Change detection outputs
◇ ◇ ◇ ◇

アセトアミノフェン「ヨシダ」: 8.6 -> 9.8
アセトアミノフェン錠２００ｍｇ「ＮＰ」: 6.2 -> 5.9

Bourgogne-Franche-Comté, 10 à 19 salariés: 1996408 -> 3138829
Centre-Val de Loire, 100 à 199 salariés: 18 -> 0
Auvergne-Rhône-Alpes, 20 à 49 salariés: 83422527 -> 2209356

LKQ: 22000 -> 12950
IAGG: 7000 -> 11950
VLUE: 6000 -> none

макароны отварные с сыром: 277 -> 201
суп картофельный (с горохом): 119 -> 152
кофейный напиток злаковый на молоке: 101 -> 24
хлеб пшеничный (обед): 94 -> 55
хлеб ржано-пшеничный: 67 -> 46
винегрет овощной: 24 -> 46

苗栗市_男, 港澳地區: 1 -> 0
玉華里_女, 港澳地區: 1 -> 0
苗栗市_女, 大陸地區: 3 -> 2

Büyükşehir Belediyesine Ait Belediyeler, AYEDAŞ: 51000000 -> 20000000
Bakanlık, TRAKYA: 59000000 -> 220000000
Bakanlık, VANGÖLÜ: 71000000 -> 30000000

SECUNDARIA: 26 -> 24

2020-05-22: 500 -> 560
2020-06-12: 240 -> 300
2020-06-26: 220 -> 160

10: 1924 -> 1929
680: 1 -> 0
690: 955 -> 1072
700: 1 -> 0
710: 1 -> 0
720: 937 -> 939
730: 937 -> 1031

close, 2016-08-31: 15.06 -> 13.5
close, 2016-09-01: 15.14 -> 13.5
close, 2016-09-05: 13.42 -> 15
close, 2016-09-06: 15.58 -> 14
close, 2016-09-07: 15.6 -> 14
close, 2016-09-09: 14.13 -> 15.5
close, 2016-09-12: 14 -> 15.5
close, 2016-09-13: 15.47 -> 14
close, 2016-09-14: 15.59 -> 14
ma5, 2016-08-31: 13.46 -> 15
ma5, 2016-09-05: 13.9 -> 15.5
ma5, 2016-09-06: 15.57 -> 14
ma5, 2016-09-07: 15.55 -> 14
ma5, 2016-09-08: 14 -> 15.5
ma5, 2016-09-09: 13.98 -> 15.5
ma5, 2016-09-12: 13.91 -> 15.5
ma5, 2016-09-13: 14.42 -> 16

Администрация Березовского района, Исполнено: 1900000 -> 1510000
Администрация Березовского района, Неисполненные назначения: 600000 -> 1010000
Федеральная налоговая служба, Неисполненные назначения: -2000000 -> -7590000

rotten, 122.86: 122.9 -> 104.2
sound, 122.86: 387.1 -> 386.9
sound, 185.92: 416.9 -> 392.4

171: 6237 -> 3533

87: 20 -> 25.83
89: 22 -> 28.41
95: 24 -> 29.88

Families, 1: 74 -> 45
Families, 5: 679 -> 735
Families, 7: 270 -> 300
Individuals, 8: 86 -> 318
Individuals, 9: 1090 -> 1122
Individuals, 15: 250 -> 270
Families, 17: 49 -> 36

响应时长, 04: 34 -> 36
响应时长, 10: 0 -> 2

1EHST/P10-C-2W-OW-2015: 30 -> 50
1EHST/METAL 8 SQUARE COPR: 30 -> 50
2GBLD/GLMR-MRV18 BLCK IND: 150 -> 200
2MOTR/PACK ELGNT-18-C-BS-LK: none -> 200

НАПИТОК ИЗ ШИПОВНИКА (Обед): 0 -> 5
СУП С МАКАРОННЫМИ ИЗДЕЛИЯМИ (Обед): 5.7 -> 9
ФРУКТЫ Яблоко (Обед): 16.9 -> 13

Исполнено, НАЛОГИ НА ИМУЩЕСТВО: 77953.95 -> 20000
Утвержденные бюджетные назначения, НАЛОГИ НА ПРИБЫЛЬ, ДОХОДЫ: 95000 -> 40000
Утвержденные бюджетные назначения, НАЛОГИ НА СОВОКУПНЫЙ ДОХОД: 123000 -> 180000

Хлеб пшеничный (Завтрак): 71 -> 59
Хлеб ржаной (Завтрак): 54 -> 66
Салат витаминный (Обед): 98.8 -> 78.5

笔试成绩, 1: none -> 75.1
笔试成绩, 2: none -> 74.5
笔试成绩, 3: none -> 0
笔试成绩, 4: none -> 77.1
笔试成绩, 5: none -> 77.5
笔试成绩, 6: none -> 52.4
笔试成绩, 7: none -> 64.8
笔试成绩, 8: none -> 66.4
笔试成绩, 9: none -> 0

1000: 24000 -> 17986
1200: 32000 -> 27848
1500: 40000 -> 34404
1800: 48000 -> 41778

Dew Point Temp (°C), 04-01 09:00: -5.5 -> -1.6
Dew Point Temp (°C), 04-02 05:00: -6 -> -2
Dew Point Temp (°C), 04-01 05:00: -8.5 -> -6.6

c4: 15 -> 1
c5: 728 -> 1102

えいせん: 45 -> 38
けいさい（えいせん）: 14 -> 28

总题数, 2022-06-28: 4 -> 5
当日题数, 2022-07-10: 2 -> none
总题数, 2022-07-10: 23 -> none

◇ ◇ ◇ ◇

## EXERCISE REQUIREMENTS
Reproduce each line of the data containing the word "Point".

## REPLY
Dew Point Temp (°C), 04-01 09:00: -5.5 -> -1.6
Dew Point Temp (°C), 04-02 05:00: -6 -> -2
Dew Point Temp (°C), 04-01 05:00: -8.5 -> -6.6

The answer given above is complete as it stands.